Server not collecting stats for any new platforms or servers
I've hit a problem where any new platforms added in, or indeed and servers or services added to existing platforms, do not collect any statistics and remaing in a '?' state or in some cases go '!'. Everything already added continue to monitor and collect stats ok. If we delete an agent already monitoring and re-add, this also stops collecting stats then.
To see if we'd reached some limit on the number of agents, I removed a number of non-essential platforms (about 15) but this made no impact.
I've included an extract from the Health screen for information.
To rule out any agent or comms issues, we've installed a 2nd Hyperic server instance and tried to connect a server to that, which works fine.
Any assistance anyone can offer would be appreciated!
a few notes - Your HQ version is a bit outdated. Maybe you should consider an update to the latest stable 4.2 release - HQ is still running with the default JVM settings I believe. Have a look at your hq-server.conf file and change it to the following values #server.java.opts=-XX:MaxPermSize=192m -Xmx512m -Xms512m server.java.opts=-XX:MaxPermSize=192m -Xmx1024m -Xms1024m - For further information please check http://support.hyperic.com/display/DOC/Configuring+HQ+for+Large+Environments+and+Improved+Performanc... - I have also noticed a high number of time offsets for some of your Agents. You might consider setup NTP on your Agents. - Also running HQ server on Windows is not recommended as I understand.
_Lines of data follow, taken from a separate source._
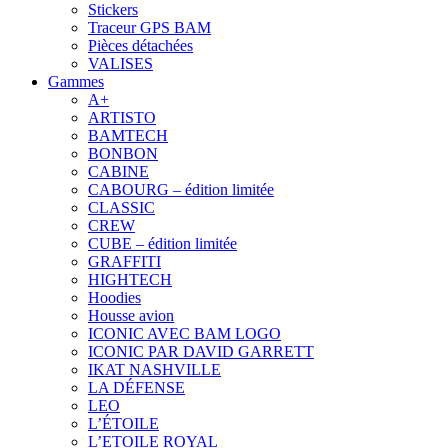
Stickers
Traceur GPS BAM
Pièces détachées
VALISES
Gammes
A+
ARTISTO
BAMTECH
BONBON
CABINE
CABOURG – édition limitée
CLASSIC
CREW
CUBE – édition limitée
GRAFFITI
HIGHTECH
Hoodies
Housse avion
ICONIC AVEC BAM LOGO
ICONIC PAR DAVID GARRETT
IKAT NASHVILLE
LA DÉFENSE
LEO
L’ÉTOILE
L’ETOILE ROYAL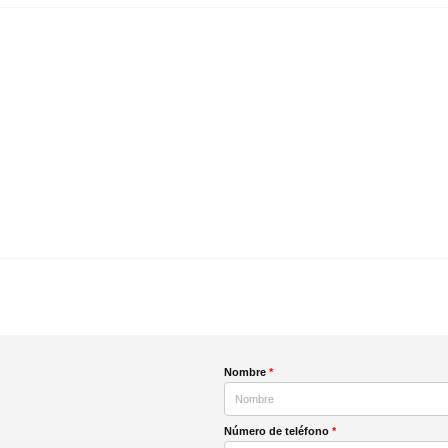
Nombre
*
Número de teléfono
*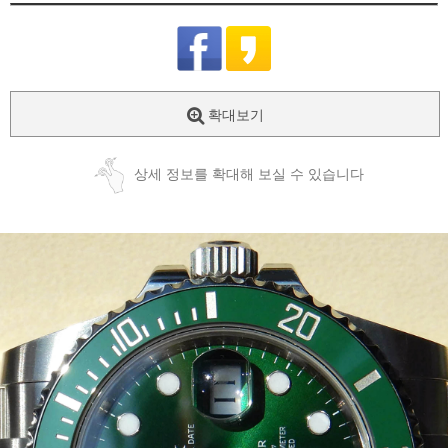
확대보기
상세 정보를 확대해 보실 수 있습니다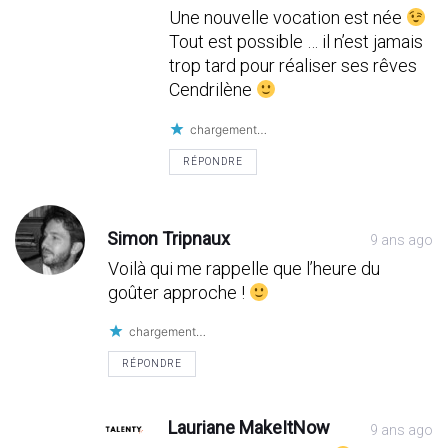
Une nouvelle vocation est née
Tout est possible … il n’est jamais
trop tard pour réaliser ses rêves
Cendrilène
chargement…
RÉPONDRE
Simon Tripnaux
9 ans ago
Voilà qui me rappelle que l’heure du
goûter approche !
chargement…
RÉPONDRE
Lauriane MakeItNow
9 ans ago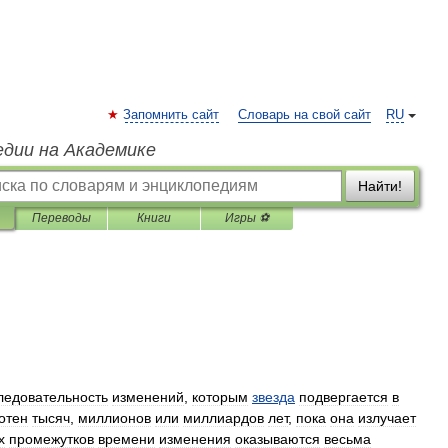
Запомнить сайт
Словарь на свой сайт
RU
едии на Академике
Найти!
Переводы
Книги
Игры ⚽
ледовательность
изменений
,
которым
звезда
подвергается
в
отен
тысяч
,
миллионов
или
миллиардов
лет
,
пока
она
излучает
х
промежутков
времени
изменения
оказываются
весьма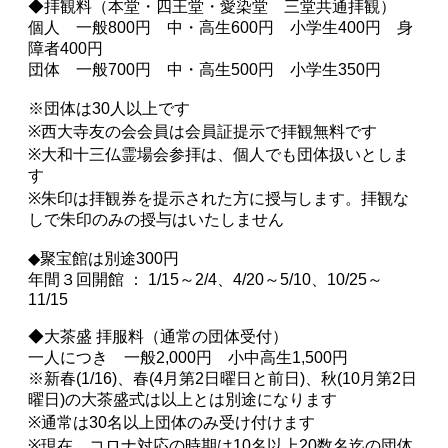
◆拝観料（本堂・四王堂・愛染堂 三堂共通拝観）
個人 一般800円 中・高生600円 小学生400円 身
障者400円
団体 一般700円 中・高生500円 小学生350円
※団体は30人以上です
※西大寺友の会会員は会員証提示で拝観無料です
※大和十三仏霊場会参拝は、個人でも団体扱いとしま
す
※朱印は拝観券を提示された方に授与します。拝観な
しで朱印のみの授与はいたしません
◆聚宝館は別途300円
年間３回開館 ： 1/15～2/4、4/20～5/10、10/25～
11/15
◆大茶盛 拝服料（通常の団体受付）
一人につき 一般2,000円 小中高生1,500円
※新春(1/16)、春(4月第2日曜日と前日)、秋(10月第2日
曜日)の大茶盛式は以上とは別途になります
※通常は30名以上団体のみ受け付けます
※現在、コロナ対応の時期は10名以上20数名迄の団体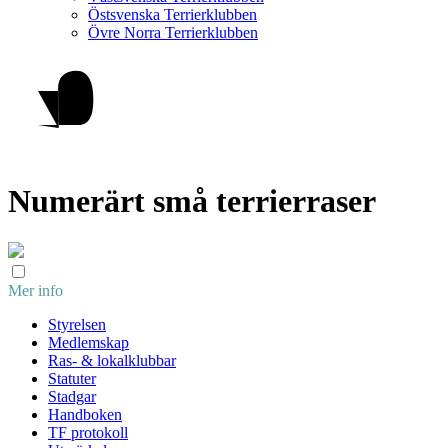
Östsvenska Terrierklubben
Övre Norra Terrierklubben
Numerärt små terrierraser
Mer info
Styrelsen
Medlemskap
Ras- & lokalklubbar
Statuter
Stadgar
Handboken
TF protokoll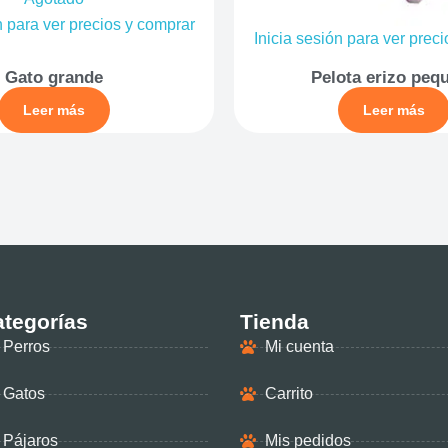
n para ver precios y comprar
Inicia sesión para ver prec
Gato grande
Pelota erizo peq
Leer más
Leer más
tegorías
Tienda
Perros
Mi cuenta
Gatos
Carrito
Pájaros
Mis pedidos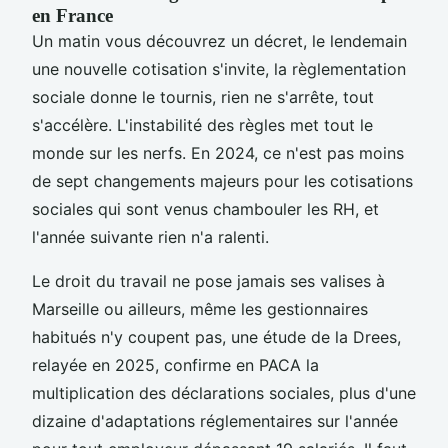
en France
Un matin vous découvrez un décret, le lendemain
une nouvelle cotisation s'invite, la règlementation
sociale donne le tournis, rien ne s'arrête, tout
s'accélère. L'instabilité des règles met tout le
monde sur les nerfs. En 2024, ce n'est pas moins
de sept changements majeurs pour les cotisations
sociales qui sont venus chambouler les RH, et
l'année suivante rien n'a ralenti.
Le droit du travail ne pose jamais ses valises à
Marseille ou ailleurs, même les gestionnaires
habitués n'y coupent pas, une étude de la Drees,
relayée en 2025, confirme en PACA la
multiplication des déclarations sociales, plus d'une
dizaine d'adaptations réglementaires sur l'année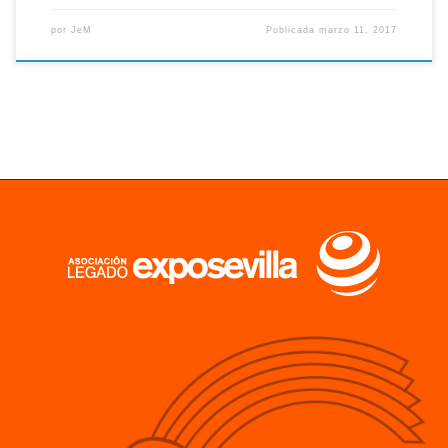
por
JeM
Publicada
marzo 11, 2017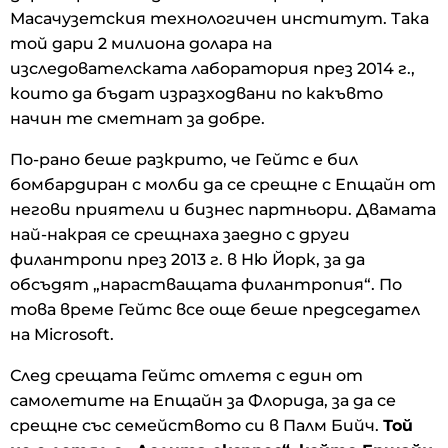
Масачузетския технологичен институт. Така
той дари 2 милиона долара на
изследователската лаборатория през 2014 г.,
които да бъдат изразходвани по какъвто
начин те сметнат за добре.
По-рано беше разкрито, че Гейтс е бил
бомбардиран с молби да се срещне с Епщайн от
негови приятели и бизнес партньори. Двамата
най-накрая се срещнаха заедно с други
филантропи през 2013 г. в Ню Йорк, за да
обсъдят „нарастващата филантропия“. По
това време Гейтс все още беше председател
на Microsoft.
След срещата Гейтс отлетя с един от
самолетите на Епщайн за Флорида, за да се
срещне със семейството си в Палм Бийч.
Той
If you can, consider a migration to a Unix or Linux box.
Thanks Mirko - I'm going to try those adjustments, and if those fail upgrade to the latest 4.2 release, and if needs be start afresh with a clean database. I'll let you know how things go.
Everything should be running NTP although there are two seperate domains being monitored so not everything is using the same NTP source.
One thing we did notice is a large number of errors in the database log: STATEMENT: INSERT INTO HQ_METRIC_DATA_8D_0S (measurement_id, timestamp, value) VALUES (87619, 1279753500000, 0.00021) ERROR: duplicate key violates unique constraint "hq_metric_data_8d_0s_pkey"
This has generated several hundred MB of log files yesterday looking like that (or initially the 7d_1s table).
We tried truncating all the hq_nmetric_data tables and the eam_measurement_data tables to remove all the old metric data to try and clear out the database but that didn't have any impact - the duplicate key errors start reappearing almost immediately when we restart the Hyperic server. We have done some tuning of the database server following the suggestions on the Hyperic documentation and elsewhere.